--- Records to process Enclosed Below ---

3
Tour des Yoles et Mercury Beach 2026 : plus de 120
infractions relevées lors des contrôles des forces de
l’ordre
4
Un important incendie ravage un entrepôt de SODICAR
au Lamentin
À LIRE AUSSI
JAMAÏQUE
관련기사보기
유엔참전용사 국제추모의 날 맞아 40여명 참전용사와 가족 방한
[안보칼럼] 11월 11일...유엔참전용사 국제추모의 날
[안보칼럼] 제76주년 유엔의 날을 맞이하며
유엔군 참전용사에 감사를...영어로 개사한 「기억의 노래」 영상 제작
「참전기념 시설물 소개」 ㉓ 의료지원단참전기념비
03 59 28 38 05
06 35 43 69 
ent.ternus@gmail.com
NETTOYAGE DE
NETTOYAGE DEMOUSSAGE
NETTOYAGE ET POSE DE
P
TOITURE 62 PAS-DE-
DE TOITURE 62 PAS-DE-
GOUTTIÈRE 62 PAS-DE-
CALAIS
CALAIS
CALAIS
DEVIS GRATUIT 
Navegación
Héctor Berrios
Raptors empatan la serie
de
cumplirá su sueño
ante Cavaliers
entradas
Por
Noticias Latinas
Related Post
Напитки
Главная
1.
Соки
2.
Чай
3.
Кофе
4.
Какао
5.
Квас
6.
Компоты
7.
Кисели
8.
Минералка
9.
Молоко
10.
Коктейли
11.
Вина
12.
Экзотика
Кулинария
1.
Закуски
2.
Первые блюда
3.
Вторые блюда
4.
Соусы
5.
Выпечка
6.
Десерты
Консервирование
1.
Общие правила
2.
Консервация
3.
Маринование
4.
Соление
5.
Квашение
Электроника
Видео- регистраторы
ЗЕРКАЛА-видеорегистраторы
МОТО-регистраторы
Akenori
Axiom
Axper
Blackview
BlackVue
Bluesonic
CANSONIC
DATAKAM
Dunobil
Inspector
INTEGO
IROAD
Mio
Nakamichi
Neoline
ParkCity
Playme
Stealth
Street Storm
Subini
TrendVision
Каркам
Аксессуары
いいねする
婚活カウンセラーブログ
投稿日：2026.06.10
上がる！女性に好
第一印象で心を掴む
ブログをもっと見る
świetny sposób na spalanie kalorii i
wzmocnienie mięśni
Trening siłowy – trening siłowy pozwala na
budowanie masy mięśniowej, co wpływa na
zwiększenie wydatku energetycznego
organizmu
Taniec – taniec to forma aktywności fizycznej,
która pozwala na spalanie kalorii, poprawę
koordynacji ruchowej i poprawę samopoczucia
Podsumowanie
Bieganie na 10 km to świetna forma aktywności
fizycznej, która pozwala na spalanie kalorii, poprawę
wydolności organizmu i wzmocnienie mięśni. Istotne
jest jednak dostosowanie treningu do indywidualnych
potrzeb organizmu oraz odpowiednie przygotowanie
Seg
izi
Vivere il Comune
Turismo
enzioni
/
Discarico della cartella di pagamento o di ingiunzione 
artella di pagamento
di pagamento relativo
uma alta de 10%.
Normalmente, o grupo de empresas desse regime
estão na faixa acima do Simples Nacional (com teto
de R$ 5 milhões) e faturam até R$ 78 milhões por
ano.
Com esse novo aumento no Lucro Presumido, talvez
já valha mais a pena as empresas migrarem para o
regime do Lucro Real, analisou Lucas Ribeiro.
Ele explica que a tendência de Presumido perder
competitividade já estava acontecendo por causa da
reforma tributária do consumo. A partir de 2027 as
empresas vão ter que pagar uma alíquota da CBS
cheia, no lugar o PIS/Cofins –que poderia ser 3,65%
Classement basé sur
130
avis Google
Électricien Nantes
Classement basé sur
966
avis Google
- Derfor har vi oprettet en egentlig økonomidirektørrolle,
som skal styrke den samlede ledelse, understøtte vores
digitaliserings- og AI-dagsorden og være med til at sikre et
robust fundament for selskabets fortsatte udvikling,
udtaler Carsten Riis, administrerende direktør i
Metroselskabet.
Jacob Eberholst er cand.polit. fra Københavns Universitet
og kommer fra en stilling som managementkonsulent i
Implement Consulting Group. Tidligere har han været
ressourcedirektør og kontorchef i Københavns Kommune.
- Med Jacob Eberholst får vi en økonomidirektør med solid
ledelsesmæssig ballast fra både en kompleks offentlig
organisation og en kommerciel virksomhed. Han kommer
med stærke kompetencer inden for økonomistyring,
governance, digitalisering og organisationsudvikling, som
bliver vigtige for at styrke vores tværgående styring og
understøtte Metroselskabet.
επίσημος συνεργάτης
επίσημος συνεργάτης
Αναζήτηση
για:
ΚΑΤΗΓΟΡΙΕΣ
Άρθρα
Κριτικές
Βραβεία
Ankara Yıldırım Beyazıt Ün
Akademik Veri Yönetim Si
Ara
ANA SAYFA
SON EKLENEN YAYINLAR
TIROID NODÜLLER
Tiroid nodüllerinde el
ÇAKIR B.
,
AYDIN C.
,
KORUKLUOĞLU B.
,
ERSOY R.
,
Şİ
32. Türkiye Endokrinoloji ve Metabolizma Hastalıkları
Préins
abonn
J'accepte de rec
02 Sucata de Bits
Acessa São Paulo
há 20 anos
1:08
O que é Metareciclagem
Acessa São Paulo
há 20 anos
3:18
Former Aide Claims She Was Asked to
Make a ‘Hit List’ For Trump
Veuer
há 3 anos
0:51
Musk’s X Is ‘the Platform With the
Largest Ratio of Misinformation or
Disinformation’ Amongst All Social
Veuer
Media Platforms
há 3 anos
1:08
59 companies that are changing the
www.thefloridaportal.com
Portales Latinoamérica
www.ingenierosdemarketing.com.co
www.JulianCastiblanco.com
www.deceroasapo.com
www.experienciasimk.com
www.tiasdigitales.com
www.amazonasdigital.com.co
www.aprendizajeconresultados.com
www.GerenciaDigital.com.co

--- End of Enclosed Records to process ---

Directions for this task
Would you repeat all of the entries exactly?

Reply to the task
3
Tour des Yoles et Mercury Beach 2026 : plus de 120
infractions relevées lors des contrôles des forces de
l’ordre
4
Un important incendie ravage un entrepôt de SODICAR
au Lamentin
À LIRE AUSSI
JAMAÏQUE
관련기사보기
유엔참전용사 국제추모의 날 맞아 40여명 참전용사와 가족 방한
[안보칼럼] 11월 11일...유엔참전용사 국제추모의 날
[안보칼럼] 제76주년 유엔의 날을 맞이하며
유엔군 참전용사에 감사를...영어로 개사한 「기억의 노래」 영상 제작
「참전기념 시설물 소개」 ㉓ 의료지원단참전기념비
03 59 28 38 05
06 35 43 69 
ent.ternus@gmail.com
NETTOYAGE DE
NETTOYAGE DEMOUSSAGE
NETTOYAGE ET POSE DE
P
TOITURE 62 PAS-DE-
DE TOITURE 62 PAS-DE-
GOUTTIÈRE 62 PAS-DE-
CALAIS
CALAIS
CALAIS
DEVIS GRATUIT 
Navegación
Héctor Berrios
Raptors empatan la serie
de
cumplirá su sueño
ante Cavaliers
entradas
Por
Noticias Latinas
Related Post
Напитки
Главная
1.
Соки
2.
Чай
3.
Кофе
4.
Какао
5.
Квас
6.
Компоты
7.
Кисели
8.
Минералка
9.
Молоко
10.
Коктейли
11.
Вина
12.
Экзотика
Кулинария
1.
Закуски
2.
Первые блюда
3.
Вторые блюда
4.
Соусы
5.
Выпечка
6.
Десерты
Консервирование
1.
Общие правила
2.
Консервация
3.
Маринование
4.
Соление
5.
Квашение
Электроника
Видео- регистраторы
ЗЕРКАЛА-видеорегистраторы
МОТО-регистраторы
Akenori
Axiom
Axper
Blackview
BlackVue
Bluesonic
CANSONIC
DATAKAM
Dunobil
Inspector
INTEGO
IROAD
Mio
Nakamichi
Neoline
ParkCity
Playme
Stealth
Street Storm
Subini
TrendVision
Каркам
Аксессуары
いいねする
婚活カウンセラーブログ
投稿日：2026.06.10
上がる！女性に好
第一印象で心を掴む
ブログをもっと見る
świetny sposób na spalanie kalorii i
wzmocnienie mięśni
Trening siłowy – trening siłowy pozwala na
budowanie masy mięśniowej, co wpływa na
zwiększenie wydatku energetycznego
organizmu
Taniec – taniec to forma aktywności fizycznej,
która pozwala na spalanie kalorii, poprawę
koordynacji ruchowej i poprawę samopoczucia
Podsumowanie
Bieganie na 10 km to świetna forma aktywności
fizycznej, która pozwala na spalanie kalorii, poprawę
wydolności organizmu i wzmocnienie mięśni. Istotne
jest jednak dostosowanie treningu do indywidualnych
potrzeb organizmu oraz odpowiednie przygotowanie
Seg
izi
Vivere il Comune
Turismo
enzioni
/
Discarico della cartella di pagamento o di ingiunzione 
artella di pagamento
di pagamento relativo
uma alta de 10%.
Normalmente, o grupo de empresas desse regime
estão na faixa acima do Simples Nacional (com teto
de R$ 5 milhões) e faturam até R$ 78 milhões por
ano.
Com esse novo aumento no Lucro Presumido, talvez
já valha mais a pena as empresas migrarem para o
regime do Lucro Real, analisou Lucas Ribeiro.
Ele explica que a tendência de Presumido perder
competitividade já estava acontecendo por causa da
reforma tributária do consumo. A partir de 2027 as
empresas vão ter que pagar uma alíquota da CBS
cheia, no lugar o PIS/Cofins –que poderia ser 3,65%
Classement basé sur
130
avis Google
Électricien Nantes
Classement basé sur
966
avis Google
- Derfor har vi oprettet en egentlig økonomidirektørrolle,
som skal styrke den samlede ledelse, understøtte vores
digitaliserings- og AI-dagsorden og være med til at sikre et
robust fundament for selskabets fortsatte udvikling,
udtaler Carsten Riis, administrerende direktør i
Metroselskabet.
Jacob Eberholst er cand.polit. fra Københavns Universitet
og kommer fra en stilling som managementkonsulent i
Implement Consulting Group. Tidligere har han været
ressourcedirektør og kontorchef i Københavns Kommune.
- Med Jacob Eberholst får vi en økonomidirektør med solid
ledelsesmæssig ballast fra både en kompleks offentlig
organisation og en kommerciel virksomhed. Han kommer
med stærke kompetencer inden for økonomistyring,
governance, digitalisering og organisationsudvikling, som
bliver vigtige for at styrke vores tværgående styring og
understøtte Metroselskabet.
επίσημος συνεργάτης
επίσημος συνεργάτης
Αναζήτηση
για:
ΚΑΤΗΓΟΡΙΕΣ
Άρθρα
Κριτικές
Βραβεία
Ankara Yıldırım Beyazıt Ün
Akademik Veri Yönetim Si
Ara
ANA SAYFA
SON EKLENEN YAYINLAR
TIROID NODÜLLER
Tiroid nodüllerinde el
ÇAKIR B.
,
AYDIN C.
,
KORUKLUOĞLU B.
,
ERSOY R.
,
Şİ
32. Türkiye Endokrinoloji ve Metabolizma Hastalıkları
Préins
abonn
J'accepte de rec
02 Sucata de Bits
Acessa São Paulo
há 20 anos
1:08
O que é Metareciclagem
Acessa São Paulo
há 20 anos
3:18
Former Aide Claims She Was Asked to
Make a ‘Hit List’ For Trump
Veuer
há 3 anos
0:51
Musk’s X Is ‘the Platform With the
Largest Ratio of Misinformation or
Disinformation’ Amongst All Social
Veuer
Media Platforms
há 3 anos
1:08
59 companies that are changing the
www.thefloridaportal.com
Portales Latinoamérica
www.ingenierosdemarketing.com.co
www.JulianCastiblanco.com
www.deceroasapo.com
www.experienciasimk.com
www.tiasdigitales.com
www.amazonasdigital.com.co
www.aprendizajeconresultados.com
www.GerenciaDigital.com.co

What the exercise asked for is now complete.